(Records from a collection)
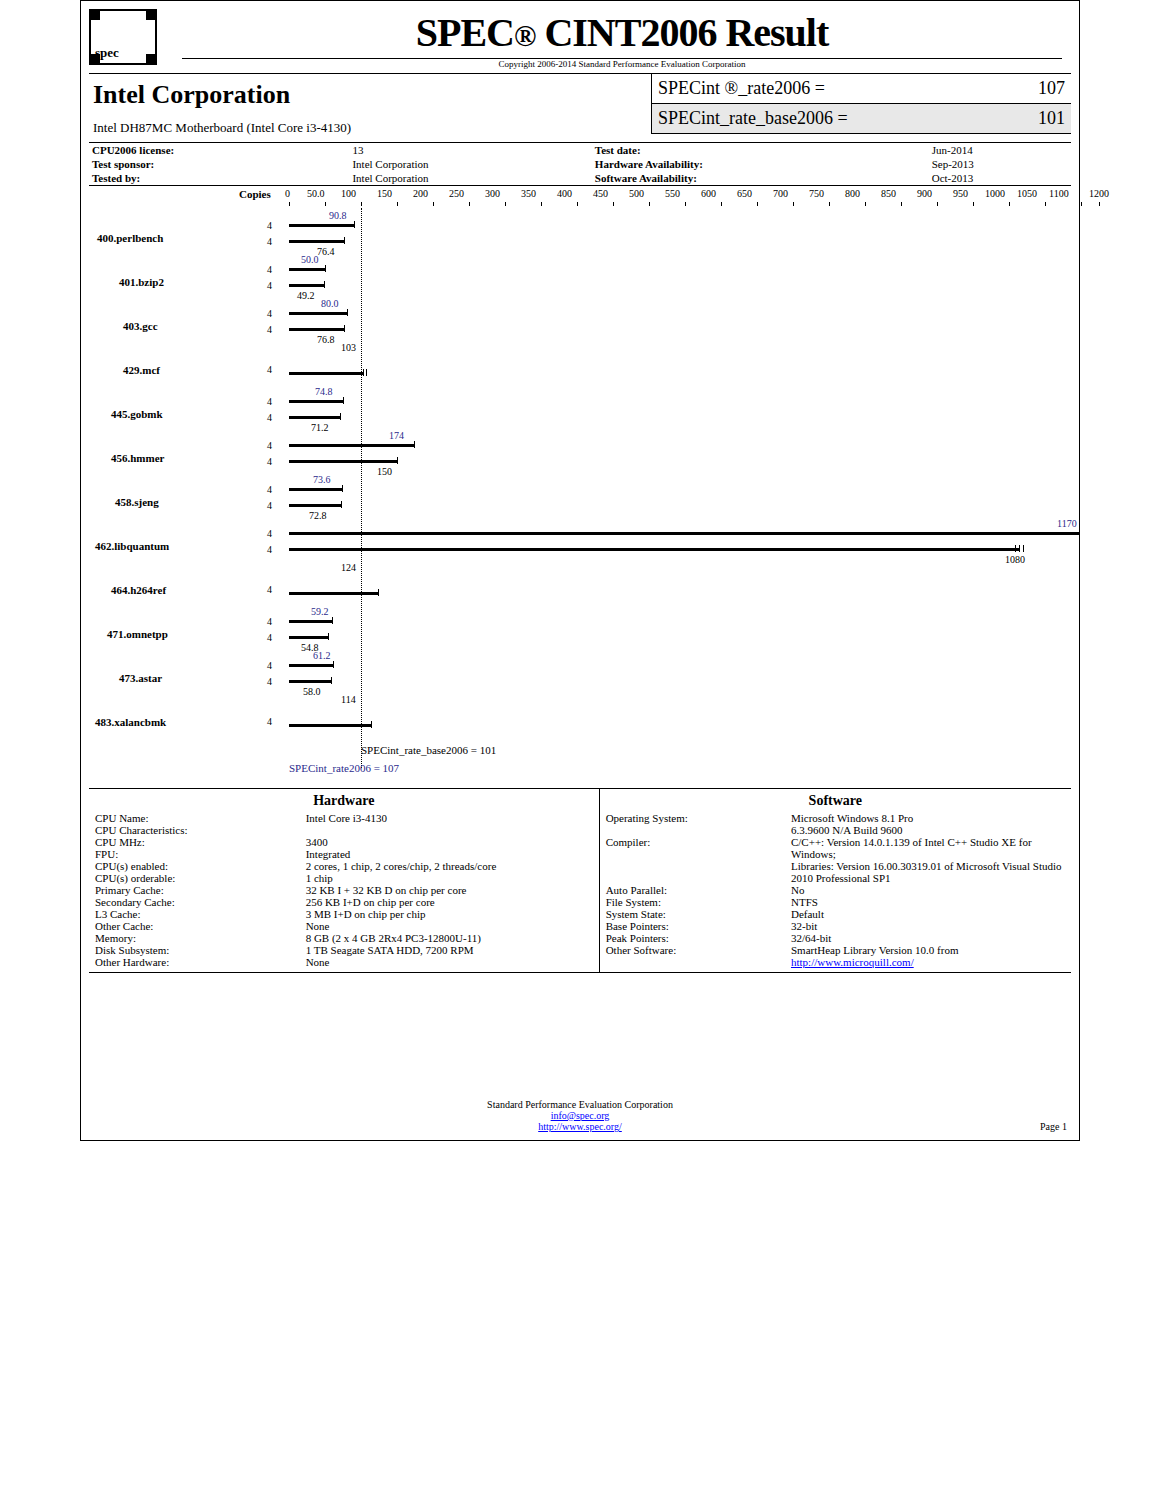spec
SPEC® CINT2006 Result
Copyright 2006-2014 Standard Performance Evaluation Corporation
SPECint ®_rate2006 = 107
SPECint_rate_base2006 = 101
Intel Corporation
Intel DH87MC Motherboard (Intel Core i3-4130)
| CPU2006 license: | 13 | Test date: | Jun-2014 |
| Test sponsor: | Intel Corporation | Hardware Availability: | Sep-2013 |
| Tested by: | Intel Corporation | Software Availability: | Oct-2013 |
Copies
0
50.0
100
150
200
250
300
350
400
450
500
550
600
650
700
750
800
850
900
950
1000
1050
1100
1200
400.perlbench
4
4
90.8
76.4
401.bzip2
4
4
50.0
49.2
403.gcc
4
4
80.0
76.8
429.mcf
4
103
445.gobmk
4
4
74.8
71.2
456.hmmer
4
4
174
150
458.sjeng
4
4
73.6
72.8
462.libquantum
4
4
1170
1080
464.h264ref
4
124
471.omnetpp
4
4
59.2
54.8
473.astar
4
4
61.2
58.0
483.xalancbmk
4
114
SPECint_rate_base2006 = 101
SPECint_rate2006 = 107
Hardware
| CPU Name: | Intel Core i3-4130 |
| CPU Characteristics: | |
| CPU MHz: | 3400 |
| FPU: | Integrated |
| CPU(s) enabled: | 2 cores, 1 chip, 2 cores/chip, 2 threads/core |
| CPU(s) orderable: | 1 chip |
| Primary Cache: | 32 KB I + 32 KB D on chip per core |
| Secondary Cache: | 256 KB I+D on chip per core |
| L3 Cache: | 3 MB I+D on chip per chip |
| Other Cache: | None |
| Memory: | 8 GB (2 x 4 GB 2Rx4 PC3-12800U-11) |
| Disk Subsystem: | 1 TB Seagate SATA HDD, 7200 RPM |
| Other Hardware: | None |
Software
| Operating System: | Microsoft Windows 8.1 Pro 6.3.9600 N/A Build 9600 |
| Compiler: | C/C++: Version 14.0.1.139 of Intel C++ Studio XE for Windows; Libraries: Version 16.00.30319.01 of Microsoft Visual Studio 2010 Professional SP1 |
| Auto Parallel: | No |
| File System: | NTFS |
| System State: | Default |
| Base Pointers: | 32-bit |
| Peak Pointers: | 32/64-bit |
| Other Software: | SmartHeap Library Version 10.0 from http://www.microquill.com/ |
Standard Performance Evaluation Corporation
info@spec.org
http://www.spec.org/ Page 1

■ Prompt ■
Lines in the data that include the word "Corporation" should all be copied.

■ Exercise answer ■
Copyright 2006-2014 Standard Performance Evaluation Corporation
Intel Corporation
| Test sponsor: | Intel Corporation | Hardware Availability: | Sep-2013 |
| Tested by: | Intel Corporation | Software Availability: | Oct-2013 |
Standard Performance Evaluation Corporation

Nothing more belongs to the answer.